OCBC Group plans to hire around 3,000 people here this year, it said yesterday.
About 2,100 of the jobs are full-time roles across the bank’s entities, such as OCBC Bank, OCBC Securities, private-banking subsidiary Bank of Singapore and insurer Great Eastern.
These positions represent about 19 per cent of the group’s workforce of 11,000 employees in Singapore.
The full-time openings are in areas such as wealth management, corporate banking, risk management, data analytics, operations and technology.
Group chief executive Samuel Tsien said: “By creating and protecting jobs, we contribute towards boosting disposable incomes and consumer confidence.
“Both are much needed to reignite the economy.”
The move comes as data released yesterday showed that total employment fell by 25,600 in the three months to March 31 – the biggest quarterly contraction on record.
However, financial and insurance services were among a handful of sectors that recorded employment gains in the first quarter.
OCBC is also on the lookout to fill technology-related positions to facilitate its roll-out of digital solutions for customers and employees, as there has been a significant increase in the uptake of various digital channels and solutions amid the coronavirus pandemic.
The remaining 900 positions will be a mix of traineeships and internships. OCBC will offer more than 500 traineeships to university and polytechnic graduates in areas such as corporate banking, data and technology under the nationwide SGUnited Traineeships Programme introduced in March.
Under the programme, graduates can gain industry-relevant experience, develop skills and expand their professional networks to give them an edge in the job market once the economy recovers.
OCBC will also provide 400 internships to university and polytechnic students to give them insights into the banking and insurance industries.
On top of these openings, OCBC will continue to offer traineeships through the Technology in Finance Immersion Programme, which aims to help mid-career workers looking to switch to new tech areas within the financial services sector.
OCBC as well as DBS Bank and United Overseas Bank had earlier pledged that they would not cut jobs in response to the pandemic.

[Data records]
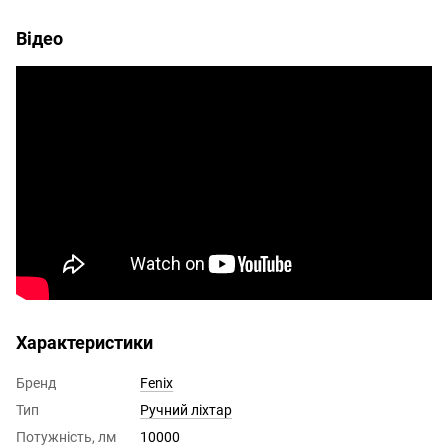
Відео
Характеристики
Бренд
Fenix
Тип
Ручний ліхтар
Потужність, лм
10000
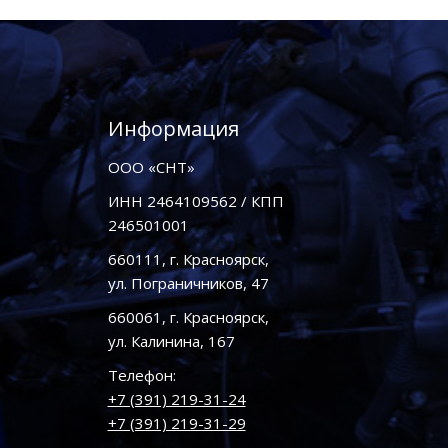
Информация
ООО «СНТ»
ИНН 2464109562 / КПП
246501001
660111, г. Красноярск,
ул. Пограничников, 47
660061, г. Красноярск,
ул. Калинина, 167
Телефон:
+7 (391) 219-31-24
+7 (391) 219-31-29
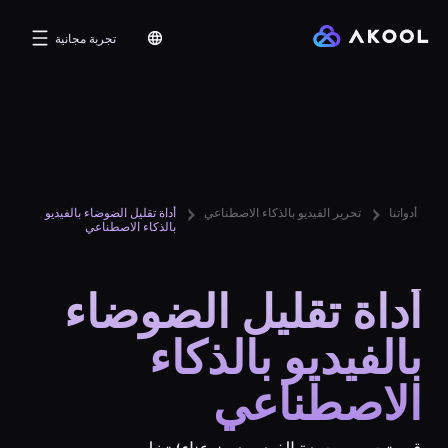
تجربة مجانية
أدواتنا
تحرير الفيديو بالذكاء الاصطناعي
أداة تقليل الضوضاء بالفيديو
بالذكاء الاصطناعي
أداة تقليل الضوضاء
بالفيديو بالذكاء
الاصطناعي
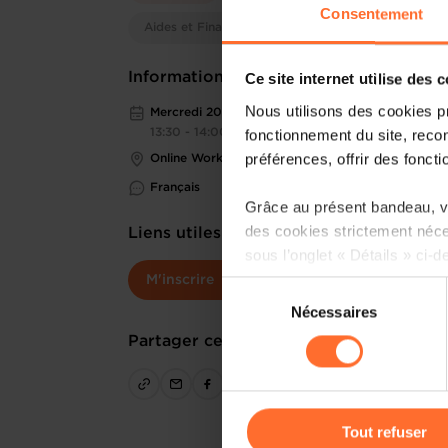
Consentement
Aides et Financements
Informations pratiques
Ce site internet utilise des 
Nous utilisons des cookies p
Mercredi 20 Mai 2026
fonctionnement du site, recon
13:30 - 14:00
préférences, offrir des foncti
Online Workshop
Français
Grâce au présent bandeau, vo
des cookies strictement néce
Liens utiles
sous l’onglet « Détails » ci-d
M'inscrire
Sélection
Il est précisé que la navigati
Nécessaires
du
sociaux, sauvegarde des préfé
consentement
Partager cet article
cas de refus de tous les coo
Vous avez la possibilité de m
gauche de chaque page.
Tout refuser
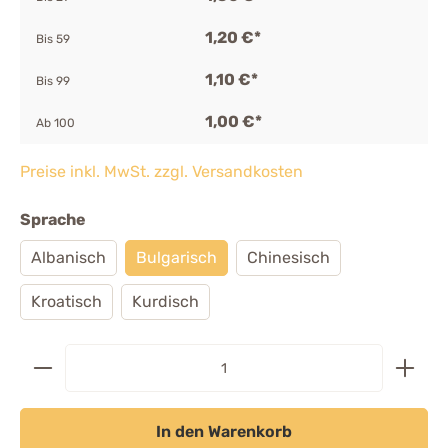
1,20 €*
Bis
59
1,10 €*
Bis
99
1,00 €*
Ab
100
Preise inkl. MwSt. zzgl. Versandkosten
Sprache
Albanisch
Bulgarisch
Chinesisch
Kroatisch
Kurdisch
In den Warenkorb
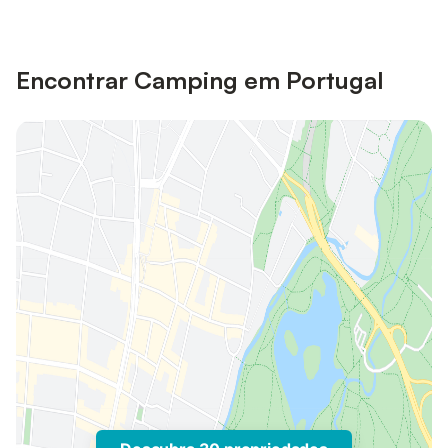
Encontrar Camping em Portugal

[Set of tasks]
1: Copy the passage of the article on OCBC's hiring plans starting at "On top of these" and ending at "financial services sector.".
2: In the article on OCBC's hiring plans, how many internships will OCBC provide to university and polytechnic students?
3: Translate this sentence from the article on OCBC's hiring plans into Spanish: "OCBC will also provide 400 internships to university and polytechnic students to give them insights into the banking and insurance industries."

[Expected outputs]
1:
On top of these openings, OCBC will continue to offer traineeships through the Technology in Finance Immersion Programme, which aims to help mid-career workers looking to switch to new tech areas within the financial services sector.

2: 400 internships.

3: OCBC también ofrecerá 400 pasantías a estudiantes universitarios y de escuelas politécnicas para darles una visión de los sectores bancario y de seguros.